◆ WHAT YOU HAVE TO DO:
Starting with the line containing "Network and accept Corus'" and going on through the end of the records, write those lines out again with "Recruitments" swapped for "Positions" and nothing else changed. Leave out the pictures.

[Source data]
* * * * * * * * *
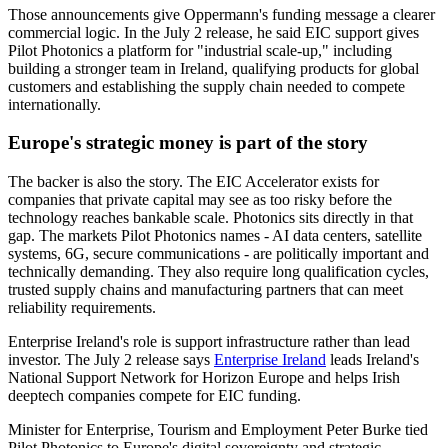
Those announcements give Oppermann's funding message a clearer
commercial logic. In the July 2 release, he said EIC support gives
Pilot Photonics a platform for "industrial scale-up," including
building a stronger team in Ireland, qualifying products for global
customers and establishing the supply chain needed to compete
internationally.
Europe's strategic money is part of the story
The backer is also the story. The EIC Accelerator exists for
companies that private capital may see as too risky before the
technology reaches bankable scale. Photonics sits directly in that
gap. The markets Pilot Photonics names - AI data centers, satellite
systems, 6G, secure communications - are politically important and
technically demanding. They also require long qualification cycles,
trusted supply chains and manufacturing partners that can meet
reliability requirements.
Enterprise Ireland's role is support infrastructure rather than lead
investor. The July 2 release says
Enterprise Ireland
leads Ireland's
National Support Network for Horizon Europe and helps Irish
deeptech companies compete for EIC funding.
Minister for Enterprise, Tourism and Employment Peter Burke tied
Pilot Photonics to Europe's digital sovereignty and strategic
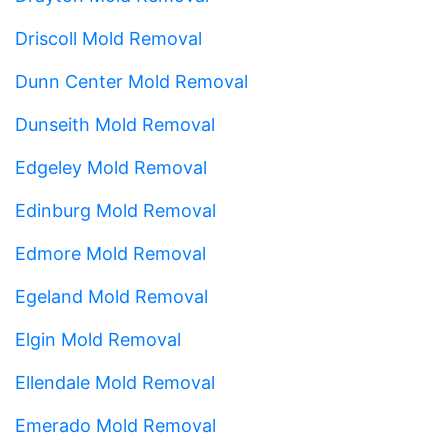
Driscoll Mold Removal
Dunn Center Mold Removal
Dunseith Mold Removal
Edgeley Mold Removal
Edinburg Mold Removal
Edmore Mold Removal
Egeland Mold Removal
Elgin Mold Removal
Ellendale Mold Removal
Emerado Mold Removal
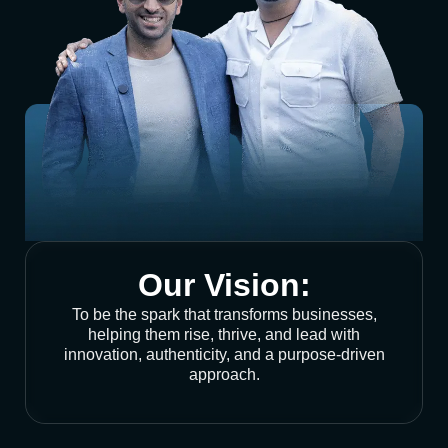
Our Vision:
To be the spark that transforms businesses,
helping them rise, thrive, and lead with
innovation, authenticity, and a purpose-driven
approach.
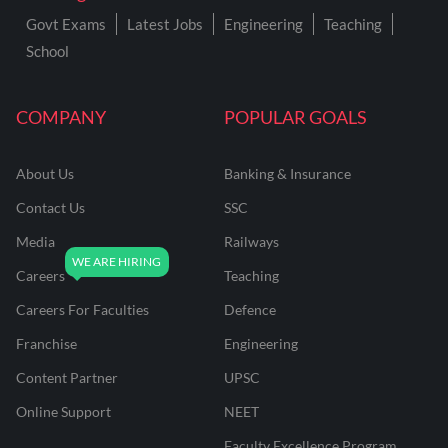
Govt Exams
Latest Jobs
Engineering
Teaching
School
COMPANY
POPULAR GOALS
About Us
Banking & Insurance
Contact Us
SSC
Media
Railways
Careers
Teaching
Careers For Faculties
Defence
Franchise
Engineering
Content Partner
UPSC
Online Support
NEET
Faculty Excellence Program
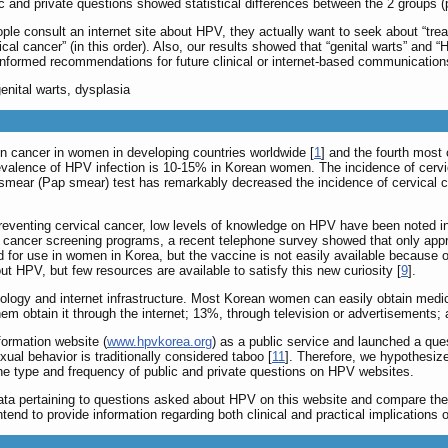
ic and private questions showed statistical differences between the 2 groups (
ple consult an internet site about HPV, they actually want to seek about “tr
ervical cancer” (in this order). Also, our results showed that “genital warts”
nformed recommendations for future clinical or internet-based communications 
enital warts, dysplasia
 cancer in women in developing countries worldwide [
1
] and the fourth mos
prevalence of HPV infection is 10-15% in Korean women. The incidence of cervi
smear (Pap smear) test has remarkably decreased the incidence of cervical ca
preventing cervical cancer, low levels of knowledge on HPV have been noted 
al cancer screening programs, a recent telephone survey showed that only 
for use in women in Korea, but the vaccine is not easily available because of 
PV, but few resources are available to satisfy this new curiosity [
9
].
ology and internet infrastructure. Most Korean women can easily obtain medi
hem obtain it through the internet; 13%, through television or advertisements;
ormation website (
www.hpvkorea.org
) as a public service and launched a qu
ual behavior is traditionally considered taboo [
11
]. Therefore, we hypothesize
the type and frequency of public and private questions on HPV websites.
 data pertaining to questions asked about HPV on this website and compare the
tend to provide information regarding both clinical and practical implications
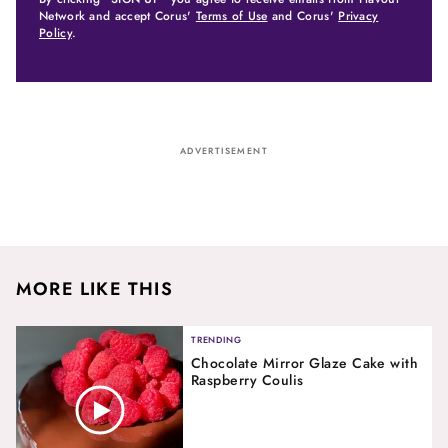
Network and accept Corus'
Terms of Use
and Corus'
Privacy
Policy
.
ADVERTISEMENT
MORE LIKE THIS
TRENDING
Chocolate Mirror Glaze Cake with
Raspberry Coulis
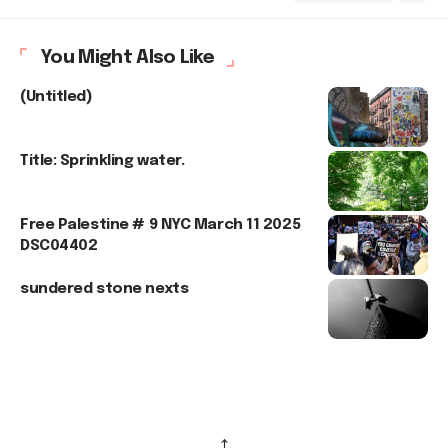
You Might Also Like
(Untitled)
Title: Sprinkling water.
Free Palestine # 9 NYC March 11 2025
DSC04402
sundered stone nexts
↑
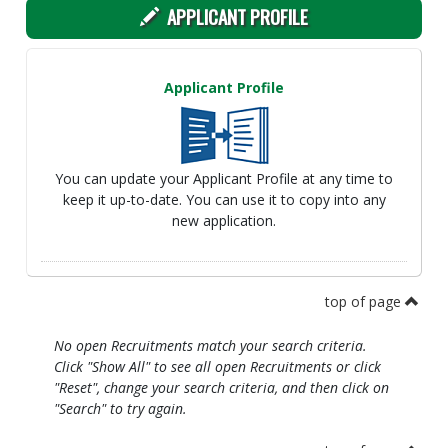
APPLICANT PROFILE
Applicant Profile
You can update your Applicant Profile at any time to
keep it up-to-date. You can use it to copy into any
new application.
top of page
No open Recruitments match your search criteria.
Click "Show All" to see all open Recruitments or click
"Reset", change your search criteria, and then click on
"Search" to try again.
* * * * * * * * *
◆ RESPONSE FOR THIS EXERCISE:
Network and accept Corus'
Terms of Use
and Corus'
Privacy
Policy
.
ADVERTISEMENT
MORE LIKE THIS
TRENDING
Chocolate Mirror Glaze Cake with
Raspberry Coulis
You Might Also Like
(Untitled)
Title: Sprinkling water.
Free Palestine # 9 NYC March 11 2025
DSC04402
sundered stone nexts
↑
APPLICANT PROFILE
Applicant Profile
You can update your Applicant Profile at any time to
keep it up-to-date. You can use it to copy into any
new application.
top of page
No open Positions match your search criteria.
Click "Show All" to see all open Positions or click
"Reset", change your search criteria, and then click on
"Search" to try again.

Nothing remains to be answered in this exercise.